The New Zealand Transport Agency spent $1.2 million in a 10-day blitz of television, radio, online and print advertising, as well as a leaflet drop to 1.7 million homes.
However, Waikato University associate professor in psychology Robert Isler said listening to all the messages, taking part in the online quizzes and trying to prepare for the new reality didn't always mean our brains would absorb the message.
He said our minds went on "auto pilot" when we did everyday tasks such as driving.
"If you're going on the same road every day and you've gone through the same intersection 100,000 times, you need to be very cautious. Auto pilot means you learn something very well, so well that you don't have to think about it.

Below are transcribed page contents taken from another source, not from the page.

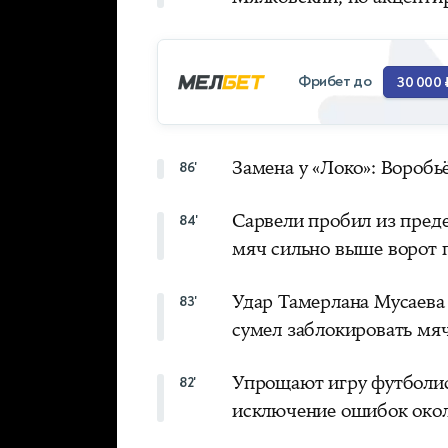
Фрибет до
30 000 
Замена у «Локо»: Вороб
86'
Сарвели пробил из пред
84'
мяч сильно выше ворот п
Удар Тамерлана Мусаева
83'
сумел заблокировать мя
Упрощают игру футболис
82'
исключение ошибок окол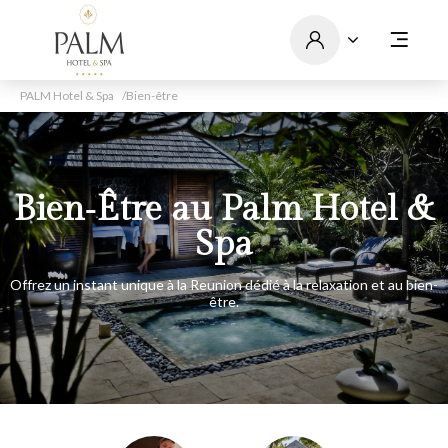
PALM Hotel & Spa
Bien-être
Bien‑Être au Palm Hotel &
Spa
Offrez un instant unique à la Reunion dédié à la relaxation et au bien-
être.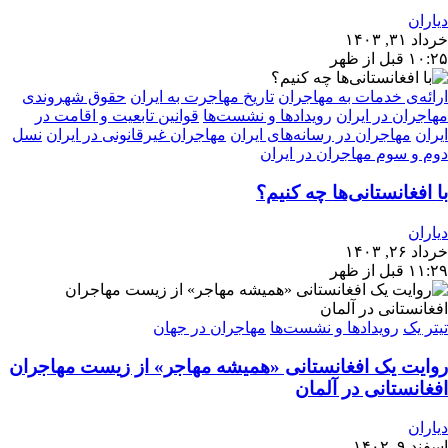
دیاران
خرداد ۳۱, ۱۴۰۳
۱۰:۲۵ قبل از ظهر
ارائه‌ی خدمات به مهاجران
تاریخ مهاجرت به ایران
حقوق شهروندی
مهاجران در ایران
رویدادها و نشست‌ها
قوانین تابعیت و اقامت در
ایران
مهاجران در رسانه‌های ایران
مهاجران غیرقانونی در ایران
نسل
دوم و سوم مهاجران در ایران
با افغانستانی‌ها چه کنیم؟
دیاران
خرداد ۲۶, ۱۴۰۳
۱۱:۲۹ قبل از ظهر
تیتر یک
رویدادها و نشست‌ها
مهاجران در جهان
روایت یک افغانستانی «همیشه مهاجر» از زیست مهاجران
افغانستانی در آلمان
دیاران
اسفند ۹, ۱۴۰۲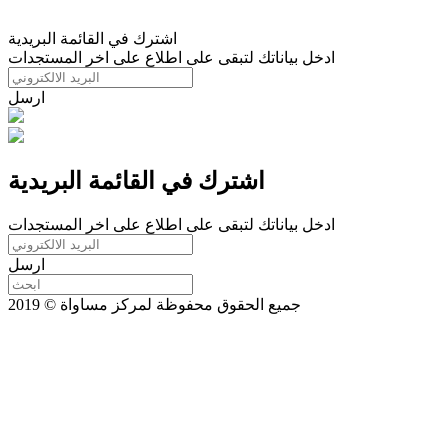
اشترك في القائمة البريدية
ادخل بياناتك لتبقى على اطلاع على اخر المستجدات
ارسل
اشترك في القائمة البريدية
ادخل بياناتك لتبقى على اطلاع على اخر المستجدات
ارسل
جميع الحقوق محفوظة لمركز مساواة © 2019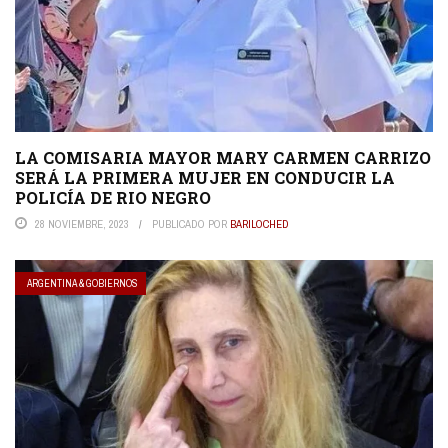
LA COMISARIA MAYOR MARY CARMEN CARRIZO
SERÁ LA PRIMERA MUJER EN CONDUCIR LA
POLICÍA DE RIO NEGRO
28 NOVIEMBRE, 2023
PUBLICADO POR
BARILOCHED
ARGENTINA & GOBIERNOS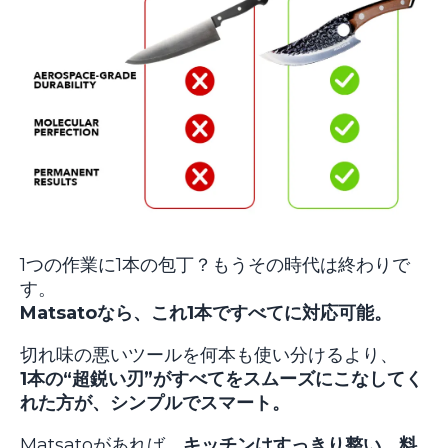
1つの作業に1本の包丁？もうその時代は終わりで
す。
Matsatoなら、これ1本ですべてに対応可能。
切れ味の悪いツールを何本も使い分けるより、
1本の“超鋭い刃”がすべてをスムーズにこなしてく
れた方が、シンプルでスマート。
Matsatoがあれば、
キッチンはすっきり整い、料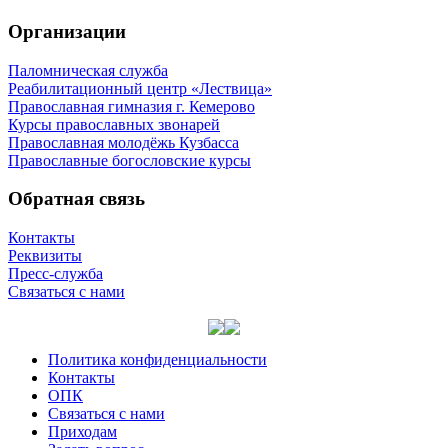
Организации
Паломническая служба
Реабилитационный центр «Лествица»
Православная гимназия г. Кемерово
Курсы православных звонарей
Православная молодёжь Кузбасса
Православные богословские курсы
Обратная связь
Контакты
Реквизиты
Пресс-служба
Связаться с нами
Политика конфиденциальности
Контакты
ОПК
Связаться с нами
Приходам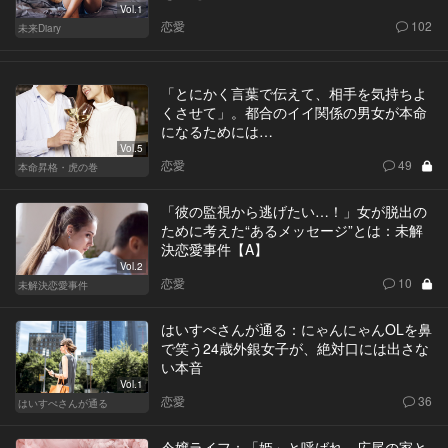
Vol.1
恋愛
102
未来Diary
「とにかく言葉で伝えて、相手を気持ちよ
くさせて」。都合のイイ関係の男女が本命
になるためには…
Vol.5
恋愛
49
本命昇格・虎の巻
「彼の監視から逃げたい…！」女が脱出の
ために考えた“あるメッセージ”とは：未解
決恋愛事件【A】
Vol.2
恋愛
10
未解決恋愛事件
はいすぺさんが通る：にゃんにゃんOLを鼻
で笑う24歳外銀女子が、絶対口には出さな
い本音
Vol.1
恋愛
36
はいすぺさんが通る
令嬢ライフ：「姫」と呼ばれ、広尾の家と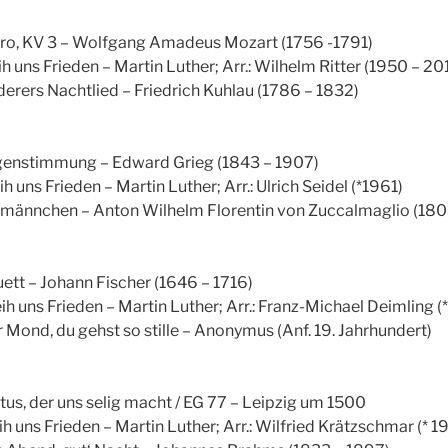
egro, KV 3 – Wolfgang Amadeus Mozart (1756 -1791)
eih uns Frieden – Martin Luther; Arr.: Wilhelm Ritter (1950 – 20
derers Nachtlied – Friedrich Kuhlau (1786 – 1832)
rgenstimmung – Edward Grieg (1843 – 1907)
ih uns Frieden – Martin Luther; Arr.: Ulrich Seidel (*1961)
ndmännchen – Anton Wilhelm Florentin von Zuccalmaglio (180
uett – Johann Fischer (1646 – 1716)
eih uns Frieden – Martin Luther; Arr.: Franz-Michael Deimling (
r Mond, du gehst so stille – Anonymus (Anf. 19. Jahrhundert)
stus, der uns selig macht / EG 77 – Leipzig um 1500
eih uns Frieden – Martin Luther; Arr.: Wilfried Krätzschmar (* 1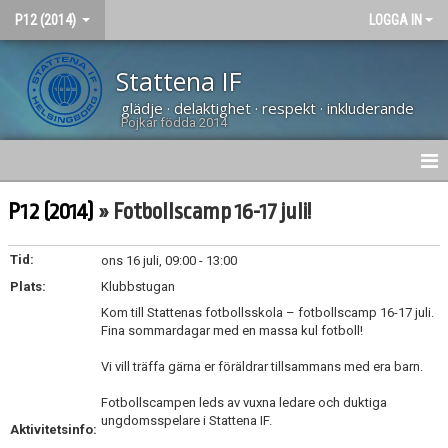
P12 (2014)
LOGGA IN
Stattena IF
glädje · delaktighet · respekt · inkluderande
Pojkar födda 2014
HEM
P12 (2014)
» Fotbollscamp 16-17 juli!
NYHETER
Tid:
ons 16 juli, 09:00 - 13:00
Plats:
KALENDER
Klubbstugan
Kom till Stattenas fotbollsskola – fotbollscamp 16-17 juli.
MATCHER
Fina sommardagar med en massa kul fotboll!
Vi vill träffa gärna er föräldrar tillsammans med era barn.
TRUPPEN
Fotbollscampen leds av vuxna ledare och duktiga
BILDGALLERI
ungdomsspelare i Stattena IF.
Aktivitetsinfo: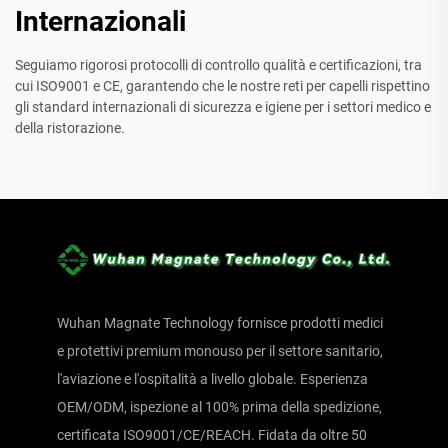
Internazionali
Seguiamo rigorosi protocolli di controllo qualità e certificazioni, tra
cui ISO9001 e CE, garantendo che le nostre reti per capelli rispettino
gli standard internazionali di sicurezza e igiene per i settori medico e
della ristorazione.
Wuhan Magnate Technology fornisce prodotti medici
e protettivi premium monouso per il settore sanitario,
l'aviazione e l'ospitalità a livello globale. Esperienza
OEM/ODM, ispezione al 100% prima della spedizione,
certificata ISO9001/CE/REACH. Fidata da oltre 50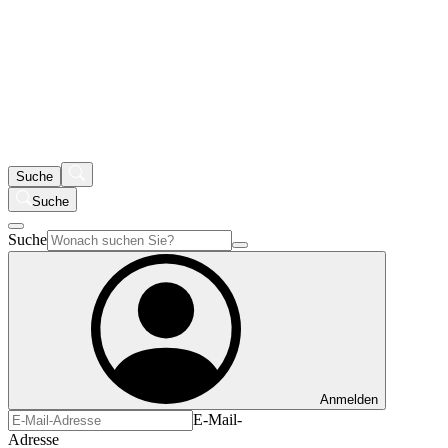
Suche
Suche
Suche
Anmelden
E-Mail-
Adresse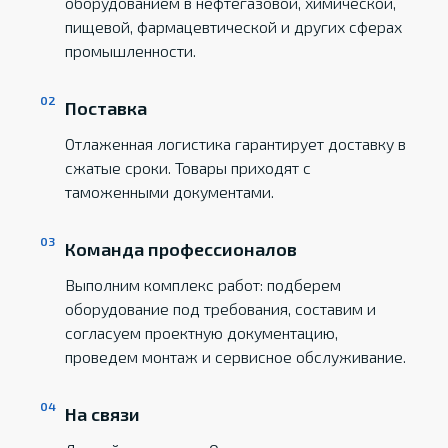
оборудованием в нефтегазовой, химической,
пищевой, фармацевтической и других сферах
промышленности.
Поставка
Отлаженная логистика гарантирует доставку в
сжатые сроки. Товары приходят с
таможенными документами.
Команда профессионалов
Выполним комплекс работ: подберем
оборудование под требования, составим и
согласуем проектную документацию,
проведем монтаж и сервисное обслуживание.
На связи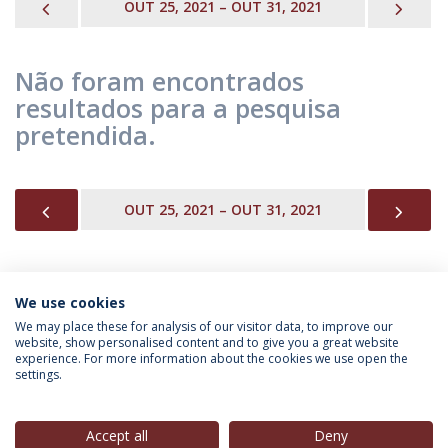
PREVIOUS
NEX
OUT 25, 2021 – OUT 31, 2021
Não foram encontrados
resultados para a pesquisa
pretendida.
PREVIOUS
NEX
OUT 25, 2021 – OUT 31, 2021
We use cookies
INFORMAÇÃO PARA
We may place these for analysis of our visitor data, to improve our
website, show personalised content and to give you a great website
experience. For more information about the cookies we use open the
settings.
Política de Privacidade
Termos & Condições
Direitos do Titular dos Dados
Accept all
Deny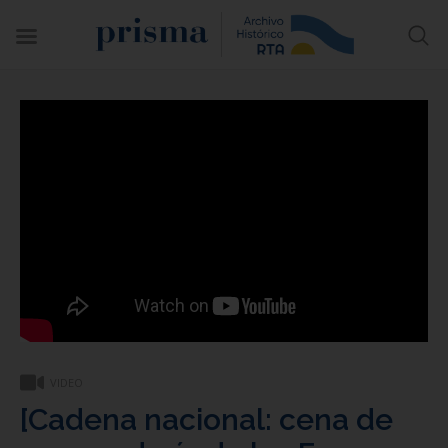
VIDEO
[Cadena nacional: cena de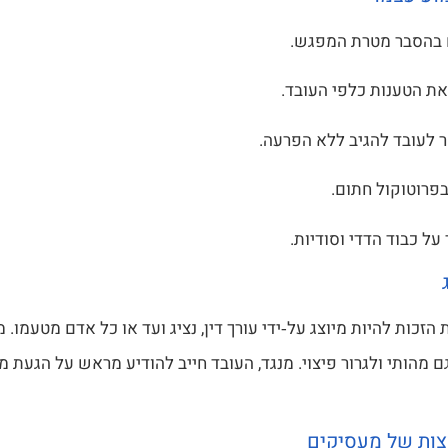
בהסבר מטרת המפגש.
את הטענות כלפי העובד.
לעובד להגיב ללא הפרעה.
פרוטוקול חתום.
על כבוד הדדי וסודיות.
הזכות להיות מיוצג על‑ידי עורך דין, נציג ועד או כל אדם מטעמו. מ
 מהותי ולגרור פיצוי. מנגד, העובד חייב להודיע מראש על הגעת מ
וצות של מעסיקים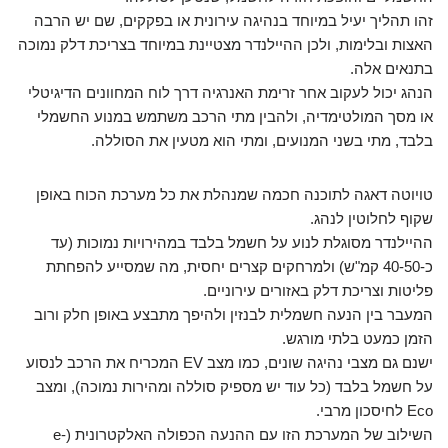
זהו תהליך יעיל במיוחד בנהיגה עירונית או בפקקים, שם יש הרבה
האצות ובלימות, ולכן ההיילנדר מצטיינת במיוחד בצריכת דלק נמוכה
בתנאים אלה.
הנהג יכול לעקוב אחר זרימת האנרגיה דרך לוח המחוונים הדיגיטלי
או מסך המולטימדיה, ולהבין מתי הרכב משתמש במנוע החשמלי
בלבד, מתי בשני המנועים, ומתי הוא מטעין את הסוללה.
טויוטה דאגה לתוכנה חכמה שמנהלת את כל מערכת הכוח באופן
שקוף לחלוטין לנהג.
ההיילנדר מסוגלת לנוע על חשמל בלבד במהירויות נמוכות (עד
כ-40-50 קמ"ש) ולמרחקים קצרים יחסית, מה שמסייע להפחתת
פליטות וצריכת דלק באזורים עירוניים.
המעבר בין הנעה חשמלית לבנזין ולהיפך מתבצע באופן חלק ורוב
הזמן כמעט בלתי מורגש.
ישנם גם מצבי נהיגה שונים, כמו מצב EV המכריח את הרכב לנסוע
על חשמל בלבד (כל עוד יש מספיק סוללה ומהירות נמוכה), ומצב
Eco לחיסכון מרבי.
השילוב של המערכת הזו עם ההנעה הכפולה האלקטרונית (e-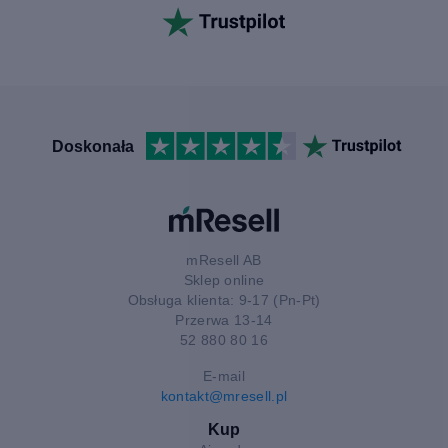
Doskonała
mResell AB
Sklep online
Obsługa klienta: 9-17 (Pn-Pt)
Przerwa 13-14
52 880 80 16
E-mail
kontakt@mresell.pl
Kup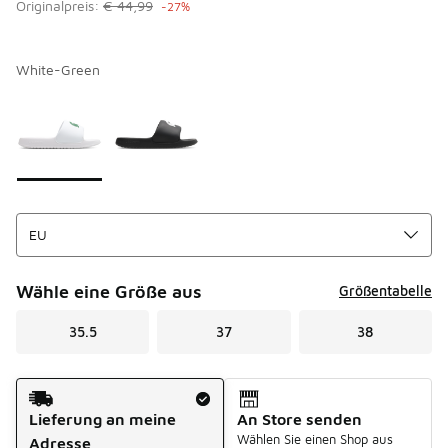
Originalpreis:
€ 44,99
-27%
White-Green
Bitte wählen Sie einen Stil aus
*
Seite 1 von 1 zeigt die Farben 1 bis 2 von 2 an.
Wähle eine Größe aus
Größentabelle
35.5
37
38
Versandart
Lieferung an meine
An Store senden
Wählen Sie einen Shop aus
Adresse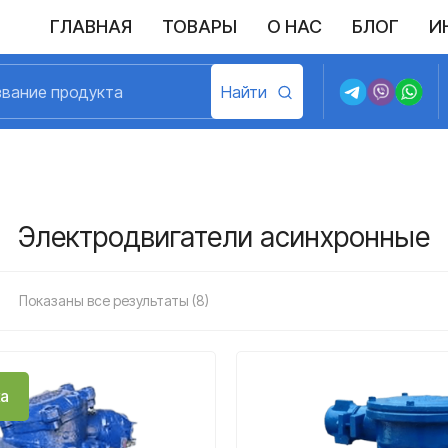
ГЛАВНАЯ
ТОВАРЫ
О НАС
БЛОГ
И
Выполненные поставки
Политика конфиденциальности
Возврат и обмен
Доставка и оплата
Договор пу
Электродвигатели асинхронные
Показаны все результаты (8)
а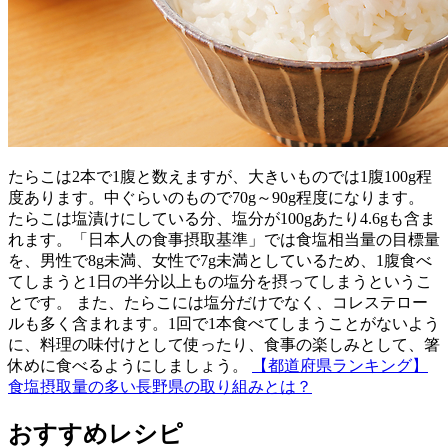
たらこは2本で1腹と数えますが、大きいものでは1腹100g程
度あります。中ぐらいのもので70g～90g程度になります。
たらこは塩漬けにしている分、塩分が100gあたり4.6gも含ま
れます。「日本人の食事摂取基準」では食塩相当量の目標量
を、男性で8g未満、女性で7g未満としているため、1腹食べ
てしまうと1日の半分以上もの塩分を摂ってしまうというこ
とです。 また、たらこには塩分だけでなく、コレステロー
ルも多く含まれます。1回で1本食べてしまうことがないよう
に、料理の味付けとして使ったり、食事の楽しみとして、箸
休めに食べるようにしましょう。
【都道府県ランキング】
食塩摂取量の多い長野県の取り組みとは？
おすすめレシピ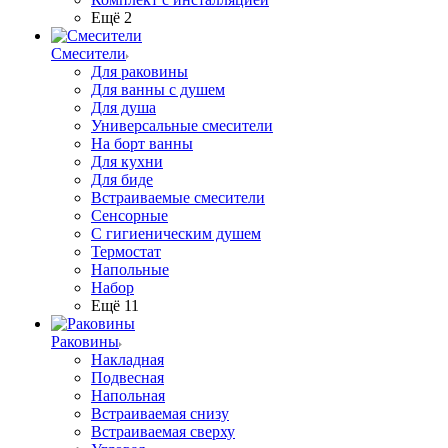
Ещё 2
Смесители
Для раковины
Для ванны с душем
Для душа
Универсальные смесители
На борт ванны
Для кухни
Для биде
Встраиваемые смесители
Сенсорные
С гигиеническим душем
Термостат
Напольные
Набор
Ещё 11
Раковины
Накладная
Подвесная
Напольная
Встраиваемая снизу
Встраиваемая сверху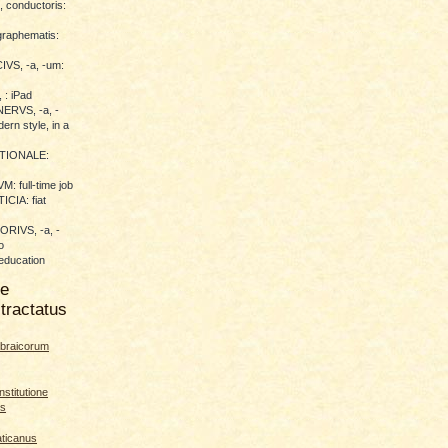
conductoris:
raphematis:
VS, -a, -um:
 : iPad
RVS, -a, -
ern style, in a
TIONALE:
 full-time job
CIA: fiat
RIVS, -a, -
o
education
me
tractatus
braicorum
nstitutione
es
aticanus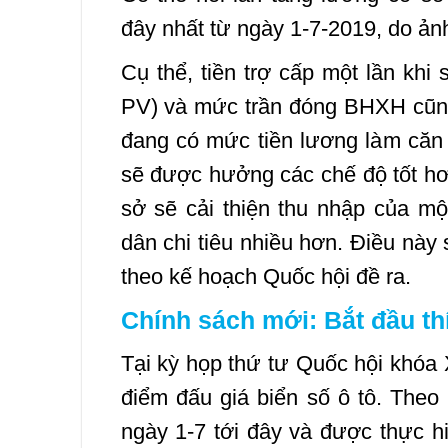
đây nhất từ ngày 1-7-2019, do ả
Cụ thể, tiền trợ cấp một lần khi
PV) và mức trần đóng BHXH cũng
đang có mức tiền lương làm căn
sẽ được hưởng các chế độ tốt hơn
sở sẽ cải thiện thu nhập của mộ
dân chi tiêu nhiều hơn. Điều này
theo kế hoạch Quốc hội đề ra.
Chính sách mới: Bắt đầu thí
Tại kỳ họp thứ tư Quốc hội khóa 
điểm đấu giá biển số ô tô. Theo 
ngày 1-7 tới đây và được thực h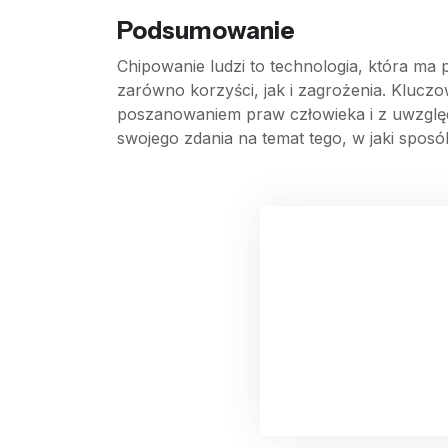
Podsumowanie
Chipowanie ludzi to technologia, która ma 
zarówno korzyści, jak i zagrożenia. Kluczo
poszanowaniem praw człowieka i z uwzględ
swojego zdania na temat tego, w jaki spos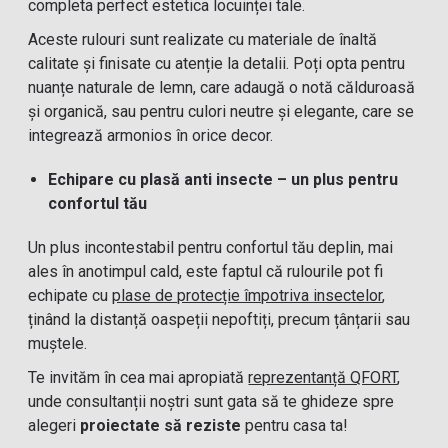
completa perfect estetica locuinței tale.
Aceste rulouri sunt realizate cu materiale de înaltă
calitate și finisate cu atenție la detalii. Poți opta pentru
nuanțe naturale de lemn, care adaugă o notă călduroasă
și organică, sau pentru culori neutre și elegante, care se
integrează armonios în orice decor.
Echipare cu plasă anti insecte – un plus pentru
confortul tău
Un plus incontestabil pentru confortul tău deplin, mai
ales în anotimpul cald, este faptul că rulourile pot fi
echipate cu
plase de protecție împotriva insectelor
,
ținând la distanță oaspeții nepoftiți, precum țânțarii sau
muștele.
Te invităm în cea mai apropiată
reprezentanță QFORT
,
unde consultanții noștri sunt gata să te ghideze spre
alegeri
proiectate să reziste
pentru casa ta!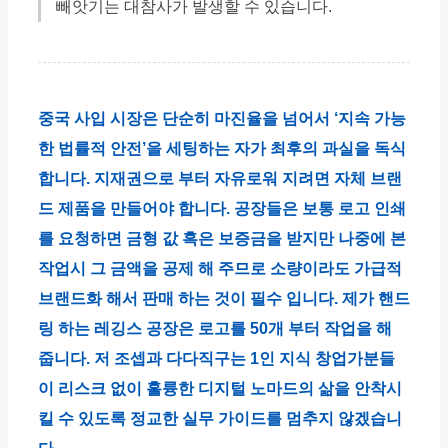
빼앗기는 대참사가 발생할 수 있습니다.
중국 사입 시장은 단순히 마진율을 넘어서 ‘지속 가능
한 법률적 안전’을 세팅하는 자가 최후의 과실을 독식
합니다. 지재권으로 부터 자유로워 지려면 자체 브랜
드 제품을 만들어야 합니다. 공장들은 보통 로고 인쇄
를 요청하면 금형 값 혹은 보증금을 받지만 나중에 본
작업시 그 금액을 공제 해 주므로 소량이라도 가급적
브랜드화 해서 판매 하는 것이 필수 입니다. 제가 핸드
링 하는 레깅스 공장은 로고를 50개 부터 작업을 해
줍니다. 저 조셉과 다다직구는 1인 지식 창업가분들
이 리스크 없이 훌륭한 디지털 노마드의 삶을 안착시
킬 수 있도록 정교한 실무 가이드를 멈추지 않겠습니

"The brain has so much else on that everything it can make automatic it will - so we have leftover capacity for all the other things we have to do."
The biggest danger would be in a few weeks, when motorists stopped being extra cautious at intersections and became complacent, he said.
As well as an official public information and advertising blitz, the big switch has gone viral.
An agency poster appeared in the background of an episode of homegrown soap Shortland Street last week.
The message also made it on to a Tui beer billboard, while social media websites and talkback radio have been alive with chatter.
The Australian state of Victoria made the same change in 1993 and police figures showed there was a 7.1 per cent drop in crashes in the year following.
There was confusion at many intersections across the country yesterday as drivers struggled to work out who should be giving way.
Auckland resident Kawhia Chambers said he was caught up in a burst of road rage yesterday as someone applied the new rules a day early.
"I was saying 'go man, go' and I ended up throwing my arms up and pulling the fingers, swearing at him, he was swearing back. It was really verbal," Chambers said.
The other driver yelled, "you go, you go, I'm waiting for you," he said.
Chambers decided to not give way and drove off down Bollard Ave in the suburb of New Windsor. It was the second encounter Chambers had had with drivers applying the new rules.
Green MP Holly Walker was also a confused driver yesterday when she started following the new give way rules on the way to her vet in Wellington.
"Just took the cat to the vet and can report that no one is following the new rules. It's chaos out there people!" Walker posted on Facebook.
Walker told the Herald on Sunday she thought the rules began yesterday morning but was quickly corrected through social media.